Wednesday, April 16, 2014

Woodland Stick Puppets

The stick puppets are printed from original pastel illustrations. I always find that using a puppet or any kind of prop is a great way for children to open up to telling stories. They seem to feel less self conscious when they are holding something. Plus, in the case of puppets, you have given them an automatic place to start the dialogue and children relate so readily to animals. They are available here.

Monday, April 7, 2014

Nature Gelatin Prints


Printmaking is a process of creating an image on one surface, called the plate, and transferring that image to paper or cloth. With gelatin prints the artist starts in the kitchen and makes a plate from gelatin and water. Gelatin is the stuff that gives gummy candies and marshmallows their chewy texture. It’s sold in little orange and white boxes at the supermarket and can be found in the aisle with the jello. Once the powdery gelatin has been mixed with water and chilled in the fridge (simple directions below) you will have a slightly rubbery surface that responds well to printing with textures that you can find outside.



Ingredients to Make a Gelatin Plate


6 tablespoons gelatin powder (6 packets, boxes generally have 4 packets per box)


1 1/2 cup cold water


1 1/2 cup hot water, almost boiling


9x12 inch shallow baking pan


Pour the cold water into the baking pan. Sprinkle gelatin into the pan. Mix until blended. Slowly add hot water while stirring continuously until all the gelatin has dissolved. Try to remove bubbles that may have collected on the surface by blotting with a paper towel. Place in the fridge for about 30 minutes or until the gelatin has set. You can remove the gelatin from the pan the same way that you would brownies. Just slice it into pieces and remove them with a spatula. Keep in mind that the size of your finished prints will be the same size as you slices of gelatin. You can begin printing immediately, or you can store your gelatin plates for up to ten days in the fridge.


Art Supplies for Printing


1. Drop cloth or newspapers to protect work surface


2. Water soluble printing ink or acrylic paint (available at most craft stores)


3. Large soft bristle brush, kitchen sponge or foam roller


4. A variety of natural objects such as leaves, shells, flowers, weeds, vegetables, fruit, feathers, bark.......


5. White drawing paper


6. A stack of newspaper torn into small sheets or scrap paper for blotting


For the best results, the natural objects that you collect should have interesting shapes and textures as well as being somewhat sturdy. A leaf, such as a maple, is a good choice since it has both an interesting shape and the prominent veins print nicely.

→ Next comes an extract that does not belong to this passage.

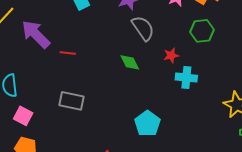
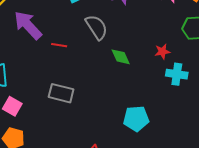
gray semicircle: (143, 28) -> (97, 27), moved
cyan pentagon: (147, 123) -> (136, 119), turned 30

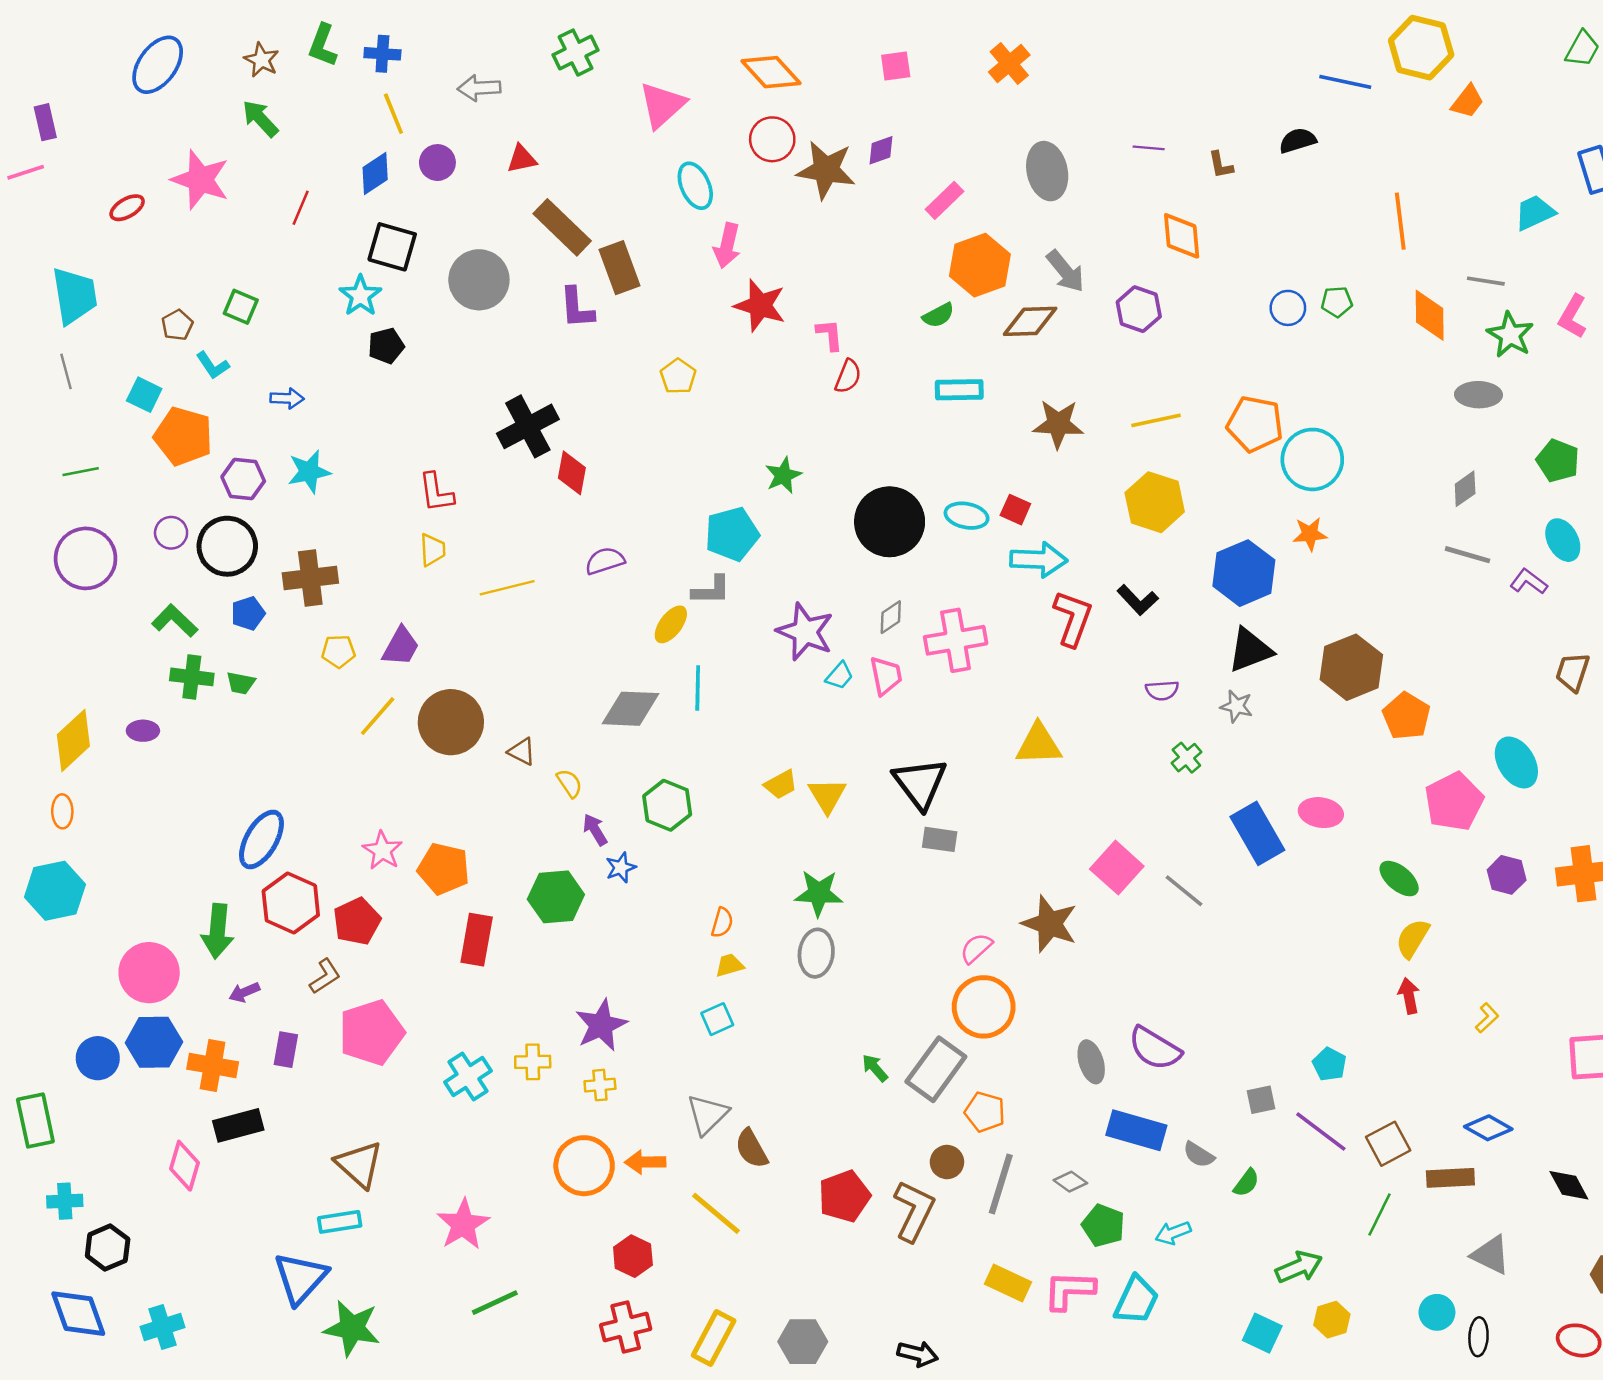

Squeeze some paint or ink onto gelatin plate and spread it out with your brush, sponge or brayer. If it looks too thick you can absorb the excess by laying a sheet of scrap paper on top and gently pressing. Press your nature objects into the paint. Pick up object. As long as you can see an impression in the ink, you will be able to make a print. Lay a sheet of white paper on top of gelatin plate and gently press with the palm of your hand. The gelatin plate can be cleaned between prints by pressing a sheet of scrap paper on the surface. Or you can wash it off in cold water in the sink. Make sure you dry it, too.



Have a stack of printing paper and scrap paper cut before you begin. A bit of trial and error is involved and it’s more fun to make many prints.